Effect of thermal-hydraulic parameters and pH on the corrosion product deposition in steam generator based on CFD

The deposition of corrosion products in the primary circuit of a pressurized water reactors is known to have an adverse impact on reactor system’s performance, which can cause localized corrosion. They can also impede the flow of coolant, or in severe cases block the tube channels. Besides, the deposits have a lower thermal conductivity than the structural materials, which may increase the thermal resistance, thus reducing heat transfer efficiency. Despite the presence of a considerable amount of corrosion products in steam generators, research on the deposition of corrosion products within is still insufficient. A comprehensive 3-D model of thermal–hydraulic and chemical processes was used to investigate the factors affecting the deposition of corrosion products in a steam generator. For the purpose of determine the deposition distribution along the heat transfer tube, the tube was separated into 11 main nodes based on the equal temperature differences according to the thermal–hydraulic data calculated.

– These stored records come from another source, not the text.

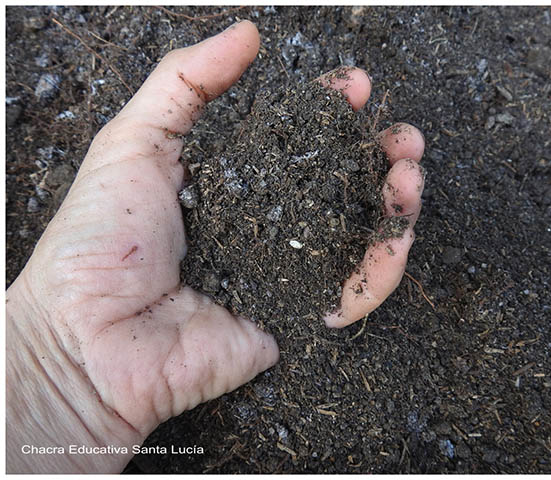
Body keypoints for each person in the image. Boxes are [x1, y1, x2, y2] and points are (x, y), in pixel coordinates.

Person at [6, 20, 425, 473]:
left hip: (243, 290)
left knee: (391, 218)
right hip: (213, 276)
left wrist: (51, 361)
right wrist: (45, 350)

The simulation results indicate that the deposition thickness is sensitive to coolant temperature, flow velocity and pH value, and it was shown that higher temperature(from 560 K to 600 K decreasing 9.31 %), pH value (from 6.5 to 8.0 decreasing 9.92 %) and lower flow velocity (from 5 m/s to 20 m/s increasing 8.13 %)was effective for reducing the corrosion product deposition due to the physicochemical properties of the coolant and the turbulent flow, while working pressure has less influence on it(from 6 MPa to 15 MPa increasing only 1.03 %).